Читаем The Stories of John Cheever полностью

The day had got hot. A few low, swift clouds touched the city with shadow, and he could see the fast darkness traveling from block to block. The streets were crowded. He saw the city only in terms of mortal danger. Each manhole cover, excavation, and flight of stairs dominated the brilliance of the day like the reverse emphasis of a film negative, and he thought the crowds and the green trees in Central Park looked profane. The Hotel Princess was on a dingy street in the West Seventies. The air in the lobby was fetid. The desk clerk became uneasy when he saw the policeman. He looked for Mrs. Emerson’s key and said that she was in. There was no telephone in her room. They could go up.

They went up in an elevator cage of gilded iron, driven by an old man. They knocked on the door, and Mrs. Emerson told them to come in. Robert had never known the woman. He had only seen her when she stood in the doorway of the nursery and sent Deborah in to say good night. She was English, he remembered. Her voice had always sounded troubled and refined. “Oh, Mr. Tennyson,” she said when she recognized him. The sergeant asked her suddenly where she had been that morning.

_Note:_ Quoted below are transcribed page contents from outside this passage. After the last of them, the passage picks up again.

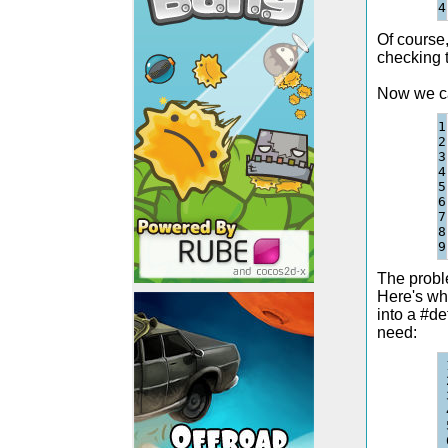
Of course,
checking t
Now we ca
1

2

3

4

5

6

7

8

The proble
Here's wh
into a #de
need: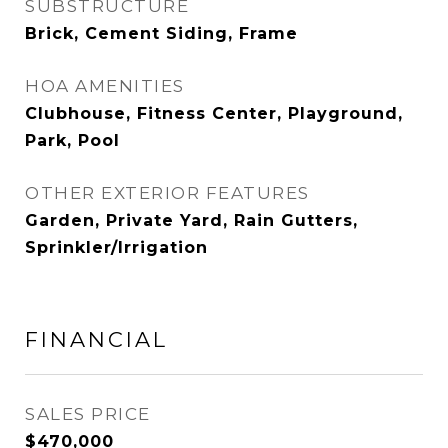
SUBSTRUCTURE
Brick, Cement Siding, Frame
HOA AMENITIES
Clubhouse, Fitness Center, Playground,
Park, Pool
OTHER EXTERIOR FEATURES
Garden, Private Yard, Rain Gutters,
Sprinkler/Irrigation
FINANCIAL
SALES PRICE
$470,000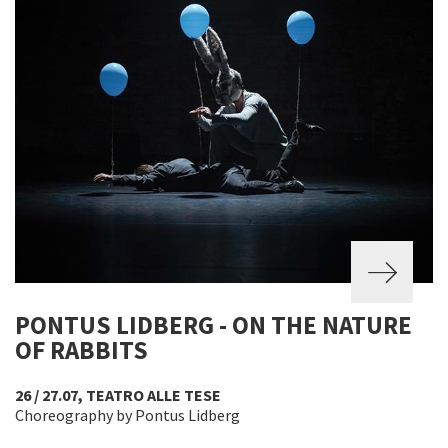
PONTUS LIDBERG - ON THE NATURE
OF RABBITS
26 / 27.07, TEATRO ALLE TESE
Choreography by Pontus Lidberg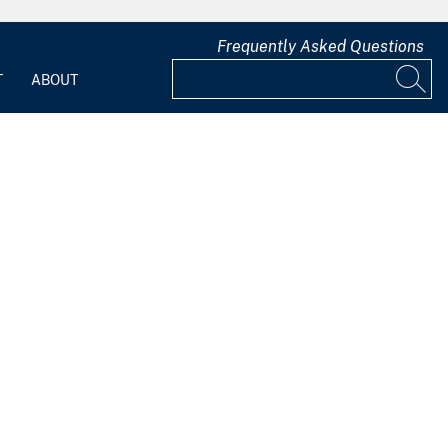
Frequently Asked Questions
T
ABOUT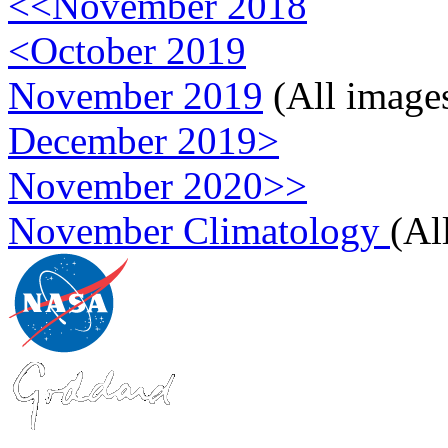
<<November 2018
<October 2019
November 2019
(All image
December 2019>
November 2020>>
November Climatology
(Al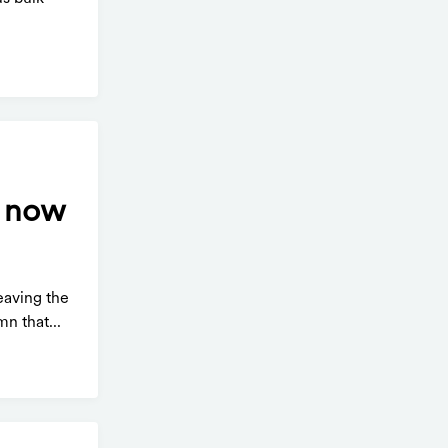
e now
eaving the
n that...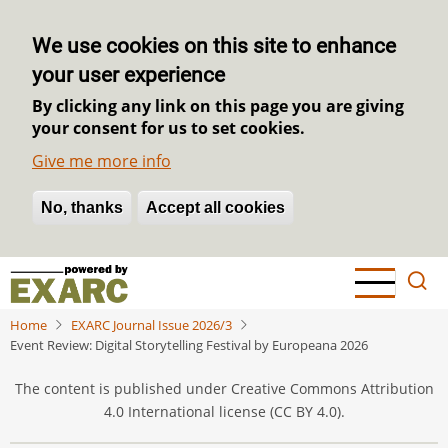
We use cookies on this site to enhance
your user experience
By clicking any link on this page you are giving
your consent for us to set cookies.
Give me more info
No, thanks
Withdraw consent
Accept all cookies
Skip
to
main
Home
EXARC Journal Issue 2026/3
content
Event Review: Digital Storytelling Festival by Europeana 2026
The content is published under Creative Commons Attribution
4.0 International license (CC BY 4.0).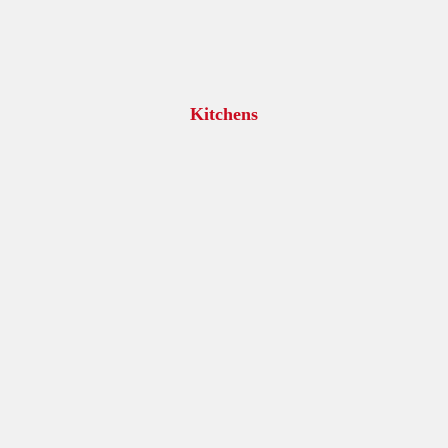
Kitchens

“It’s all right, Mrs. Emerson,” Robert said. He was afraid she would become hysterical and tell them nothing. “Deborah ran away this morning. We thought you might know something about it. Mrs. Tennyson said you wrote her a letter.”

“Oh, I’m terribly sorry to hear about Deborah,” she said. It was the fine, small voice of someone who knew her place as a lady. “Yes, yes. Of course I wrote that letter to Mrs. Tennyson. It came to me in a dream that you would lose the little girl unless you were very careful. I have a profession, you know. I interpret dreams. I told Mrs. Tennyson when I left her that she should take very good care of the little girl. She was born, after all, under that dreadful new planet, Pluto. I was on the Riviera when they discovered it, in 1938. We knew something dreadful was going to happen then.